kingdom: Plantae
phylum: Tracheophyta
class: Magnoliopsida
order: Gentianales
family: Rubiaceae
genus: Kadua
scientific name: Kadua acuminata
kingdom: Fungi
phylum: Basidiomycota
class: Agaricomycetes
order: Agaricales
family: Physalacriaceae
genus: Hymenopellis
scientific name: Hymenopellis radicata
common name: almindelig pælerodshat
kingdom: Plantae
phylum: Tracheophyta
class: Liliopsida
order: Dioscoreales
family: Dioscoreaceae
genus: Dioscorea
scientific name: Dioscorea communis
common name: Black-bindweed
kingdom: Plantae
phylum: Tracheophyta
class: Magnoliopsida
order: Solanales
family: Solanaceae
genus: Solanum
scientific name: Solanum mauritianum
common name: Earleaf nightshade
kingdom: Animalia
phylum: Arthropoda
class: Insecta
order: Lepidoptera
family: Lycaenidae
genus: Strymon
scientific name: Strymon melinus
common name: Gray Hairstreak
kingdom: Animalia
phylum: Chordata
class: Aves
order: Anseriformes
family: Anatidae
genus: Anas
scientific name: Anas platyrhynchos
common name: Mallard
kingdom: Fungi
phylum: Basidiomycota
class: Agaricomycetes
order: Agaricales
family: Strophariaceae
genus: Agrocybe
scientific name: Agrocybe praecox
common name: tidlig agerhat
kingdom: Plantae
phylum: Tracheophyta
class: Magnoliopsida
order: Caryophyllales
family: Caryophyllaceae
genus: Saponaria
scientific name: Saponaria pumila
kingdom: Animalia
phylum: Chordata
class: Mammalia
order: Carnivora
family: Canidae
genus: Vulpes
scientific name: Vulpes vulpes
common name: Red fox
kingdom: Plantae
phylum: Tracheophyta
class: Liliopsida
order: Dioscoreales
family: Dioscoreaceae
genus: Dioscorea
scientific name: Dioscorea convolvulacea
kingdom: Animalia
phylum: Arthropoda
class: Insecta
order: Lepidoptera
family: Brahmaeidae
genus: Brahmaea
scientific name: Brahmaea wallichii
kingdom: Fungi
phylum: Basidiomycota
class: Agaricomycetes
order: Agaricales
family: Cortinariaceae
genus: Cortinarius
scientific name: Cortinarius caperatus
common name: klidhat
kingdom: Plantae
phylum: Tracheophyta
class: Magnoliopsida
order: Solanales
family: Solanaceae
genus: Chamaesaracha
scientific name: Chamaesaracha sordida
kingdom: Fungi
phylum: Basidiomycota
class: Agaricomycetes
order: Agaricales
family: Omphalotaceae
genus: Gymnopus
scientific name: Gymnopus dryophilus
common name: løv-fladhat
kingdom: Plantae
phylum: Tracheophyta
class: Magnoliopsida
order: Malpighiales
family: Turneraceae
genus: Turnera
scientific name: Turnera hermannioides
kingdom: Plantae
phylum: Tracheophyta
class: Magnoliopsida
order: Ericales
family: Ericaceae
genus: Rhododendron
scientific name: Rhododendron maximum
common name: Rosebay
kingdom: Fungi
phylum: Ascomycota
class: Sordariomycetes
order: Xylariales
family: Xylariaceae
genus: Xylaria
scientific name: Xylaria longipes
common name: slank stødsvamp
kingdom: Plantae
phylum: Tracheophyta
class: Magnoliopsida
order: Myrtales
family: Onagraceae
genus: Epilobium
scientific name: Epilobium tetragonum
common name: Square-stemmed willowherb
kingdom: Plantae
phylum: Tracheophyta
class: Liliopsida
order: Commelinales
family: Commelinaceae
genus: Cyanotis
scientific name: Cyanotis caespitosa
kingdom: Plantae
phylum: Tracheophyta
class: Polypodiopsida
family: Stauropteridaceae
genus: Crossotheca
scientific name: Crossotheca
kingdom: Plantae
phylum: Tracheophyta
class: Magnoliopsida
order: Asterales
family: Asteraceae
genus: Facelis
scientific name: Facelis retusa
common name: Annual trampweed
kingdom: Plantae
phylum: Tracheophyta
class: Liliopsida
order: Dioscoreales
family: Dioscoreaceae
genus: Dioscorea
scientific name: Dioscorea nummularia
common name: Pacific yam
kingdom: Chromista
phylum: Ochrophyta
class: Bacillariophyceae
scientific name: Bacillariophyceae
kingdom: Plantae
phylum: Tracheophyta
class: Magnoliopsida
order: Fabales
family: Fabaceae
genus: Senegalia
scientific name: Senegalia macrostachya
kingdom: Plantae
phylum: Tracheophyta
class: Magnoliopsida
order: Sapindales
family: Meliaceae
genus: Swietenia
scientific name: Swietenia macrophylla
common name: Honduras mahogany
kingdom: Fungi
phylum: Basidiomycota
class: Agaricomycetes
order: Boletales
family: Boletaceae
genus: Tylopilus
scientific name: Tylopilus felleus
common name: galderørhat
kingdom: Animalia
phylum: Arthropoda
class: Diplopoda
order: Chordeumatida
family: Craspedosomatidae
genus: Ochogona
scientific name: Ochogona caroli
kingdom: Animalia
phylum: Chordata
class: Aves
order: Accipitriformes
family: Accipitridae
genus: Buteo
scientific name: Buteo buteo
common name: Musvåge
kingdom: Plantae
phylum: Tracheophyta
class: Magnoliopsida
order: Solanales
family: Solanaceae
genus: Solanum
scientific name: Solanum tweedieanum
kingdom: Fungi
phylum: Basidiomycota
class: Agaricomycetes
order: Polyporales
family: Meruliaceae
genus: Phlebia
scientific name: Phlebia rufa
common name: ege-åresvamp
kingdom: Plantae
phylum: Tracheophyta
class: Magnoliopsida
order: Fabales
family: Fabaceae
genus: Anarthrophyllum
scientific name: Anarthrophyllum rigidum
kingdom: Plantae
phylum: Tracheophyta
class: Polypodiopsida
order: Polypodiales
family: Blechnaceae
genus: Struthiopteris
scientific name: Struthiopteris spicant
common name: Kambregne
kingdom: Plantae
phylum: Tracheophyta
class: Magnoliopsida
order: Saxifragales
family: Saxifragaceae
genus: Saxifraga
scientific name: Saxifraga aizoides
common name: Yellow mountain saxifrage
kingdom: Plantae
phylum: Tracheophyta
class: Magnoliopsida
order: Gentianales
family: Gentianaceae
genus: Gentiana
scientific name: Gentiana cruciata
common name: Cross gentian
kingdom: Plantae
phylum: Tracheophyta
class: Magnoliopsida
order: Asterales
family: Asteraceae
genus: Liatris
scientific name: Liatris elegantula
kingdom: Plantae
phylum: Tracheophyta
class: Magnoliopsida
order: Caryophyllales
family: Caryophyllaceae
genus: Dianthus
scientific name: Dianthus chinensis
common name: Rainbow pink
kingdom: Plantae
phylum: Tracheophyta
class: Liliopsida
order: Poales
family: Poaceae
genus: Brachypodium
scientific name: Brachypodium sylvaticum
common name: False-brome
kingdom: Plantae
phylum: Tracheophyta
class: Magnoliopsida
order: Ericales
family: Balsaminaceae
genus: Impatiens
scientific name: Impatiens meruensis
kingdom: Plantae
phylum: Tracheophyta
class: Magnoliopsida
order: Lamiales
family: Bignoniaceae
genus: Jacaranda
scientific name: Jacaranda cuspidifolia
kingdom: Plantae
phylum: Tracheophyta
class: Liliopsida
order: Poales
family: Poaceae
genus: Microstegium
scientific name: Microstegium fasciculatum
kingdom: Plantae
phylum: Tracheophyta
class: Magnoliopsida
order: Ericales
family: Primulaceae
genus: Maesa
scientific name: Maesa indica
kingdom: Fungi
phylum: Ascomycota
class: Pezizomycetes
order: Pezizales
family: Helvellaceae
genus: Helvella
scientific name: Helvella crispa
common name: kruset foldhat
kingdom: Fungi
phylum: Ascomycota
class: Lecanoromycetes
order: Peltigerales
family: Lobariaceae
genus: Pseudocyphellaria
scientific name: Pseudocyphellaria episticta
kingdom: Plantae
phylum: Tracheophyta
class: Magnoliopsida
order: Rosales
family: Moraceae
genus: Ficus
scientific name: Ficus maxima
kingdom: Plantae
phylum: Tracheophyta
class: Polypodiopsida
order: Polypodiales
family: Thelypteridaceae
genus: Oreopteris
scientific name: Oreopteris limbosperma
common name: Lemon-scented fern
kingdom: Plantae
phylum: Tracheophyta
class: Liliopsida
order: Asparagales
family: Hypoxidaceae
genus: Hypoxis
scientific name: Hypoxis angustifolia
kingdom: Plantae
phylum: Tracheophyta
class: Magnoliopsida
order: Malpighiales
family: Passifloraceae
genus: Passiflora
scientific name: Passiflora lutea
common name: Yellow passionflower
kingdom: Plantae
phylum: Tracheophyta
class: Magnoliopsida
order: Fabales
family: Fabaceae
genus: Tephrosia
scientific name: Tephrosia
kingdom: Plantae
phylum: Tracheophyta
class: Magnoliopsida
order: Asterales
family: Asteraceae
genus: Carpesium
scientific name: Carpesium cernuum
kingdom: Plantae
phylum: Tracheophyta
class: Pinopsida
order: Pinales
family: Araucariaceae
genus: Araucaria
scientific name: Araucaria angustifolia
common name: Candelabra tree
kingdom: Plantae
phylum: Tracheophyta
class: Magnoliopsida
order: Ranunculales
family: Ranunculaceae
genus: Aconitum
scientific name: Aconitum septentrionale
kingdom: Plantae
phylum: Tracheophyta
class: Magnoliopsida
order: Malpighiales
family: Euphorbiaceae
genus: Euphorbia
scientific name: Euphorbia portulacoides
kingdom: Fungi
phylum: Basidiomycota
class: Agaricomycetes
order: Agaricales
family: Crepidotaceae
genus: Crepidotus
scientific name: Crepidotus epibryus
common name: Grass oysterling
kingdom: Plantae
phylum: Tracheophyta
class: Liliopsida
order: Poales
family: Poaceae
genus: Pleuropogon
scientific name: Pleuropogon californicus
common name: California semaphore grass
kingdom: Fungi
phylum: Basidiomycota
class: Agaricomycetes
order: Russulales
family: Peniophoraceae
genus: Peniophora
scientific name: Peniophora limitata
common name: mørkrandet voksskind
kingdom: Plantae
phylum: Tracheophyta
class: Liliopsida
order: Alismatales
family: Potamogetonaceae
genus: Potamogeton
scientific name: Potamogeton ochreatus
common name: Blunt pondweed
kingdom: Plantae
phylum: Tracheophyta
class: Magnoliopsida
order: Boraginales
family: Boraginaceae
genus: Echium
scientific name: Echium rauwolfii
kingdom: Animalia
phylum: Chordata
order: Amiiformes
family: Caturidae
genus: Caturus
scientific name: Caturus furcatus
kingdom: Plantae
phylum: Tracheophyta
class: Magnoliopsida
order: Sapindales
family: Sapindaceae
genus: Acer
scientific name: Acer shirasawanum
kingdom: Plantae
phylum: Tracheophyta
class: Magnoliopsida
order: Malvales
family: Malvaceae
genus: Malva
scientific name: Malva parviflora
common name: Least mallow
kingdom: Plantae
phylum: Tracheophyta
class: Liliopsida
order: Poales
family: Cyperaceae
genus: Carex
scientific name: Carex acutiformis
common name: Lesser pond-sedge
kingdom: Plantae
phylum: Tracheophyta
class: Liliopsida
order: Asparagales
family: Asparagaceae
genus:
════════
THE EXERCISE
Retype the entries from their first line through the line with "genus: Brahmaea", including both, leaving every line unchanged.

THE COMPLETED TASK
kingdom: Plantae
phylum: Tracheophyta
class: Magnoliopsida
order: Gentianales
family: Rubiaceae
genus: Kadua
scientific name: Kadua acuminata
kingdom: Fungi
phylum: Basidiomycota
class: Agaricomycetes
order: Agaricales
family: Physalacriaceae
genus: Hymenopellis
scientific name: Hymenopellis radicata
common name: almindelig pælerodshat
kingdom: Plantae
phylum: Tracheophyta
class: Liliopsida
order: Dioscoreales
family: Dioscoreaceae
genus: Dioscorea
scientific name: Dioscorea communis
common name: Black-bindweed
kingdom: Plantae
phylum: Tracheophyta
class: Magnoliopsida
order: Solanales
family: Solanaceae
genus: Solanum
scientific name: Solanum mauritianum
common name: Earleaf nightshade
kingdom: Animalia
phylum: Arthropoda
class: Insecta
order: Lepidoptera
family: Lycaenidae
genus: Strymon
scientific name: Strymon melinus
common name: Gray Hairstreak
kingdom: Animalia
phylum: Chordata
class: Aves
order: Anseriformes
family: Anatidae
genus: Anas
scientific name: Anas platyrhynchos
common name: Mallard
kingdom: Fungi
phylum: Basidiomycota
class: Agaricomycetes
order: Agaricales
family: Strophariaceae
genus: Agrocybe
scientific name: Agrocybe praecox
common name: tidlig agerhat
kingdom: Plantae
phylum: Tracheophyta
class: Magnoliopsida
order: Caryophyllales
family: Caryophyllaceae
genus: Saponaria
scientific name: Saponaria pumila
kingdom: Animalia
phylum: Chordata
class: Mammalia
order: Carnivora
family: Canidae
genus: Vulpes
scientific name: Vulpes vulpes
common name: Red fox
kingdom: Plantae
phylum: Tracheophyta
class: Liliopsida
order: Dioscoreales
family: Dioscoreaceae
genus: Dioscorea
scientific name: Dioscorea convolvulacea
kingdom: Animalia
phylum: Arthropoda
class: Insecta
order: Lepidoptera
family: Brahmaeidae
genus: Brahmaea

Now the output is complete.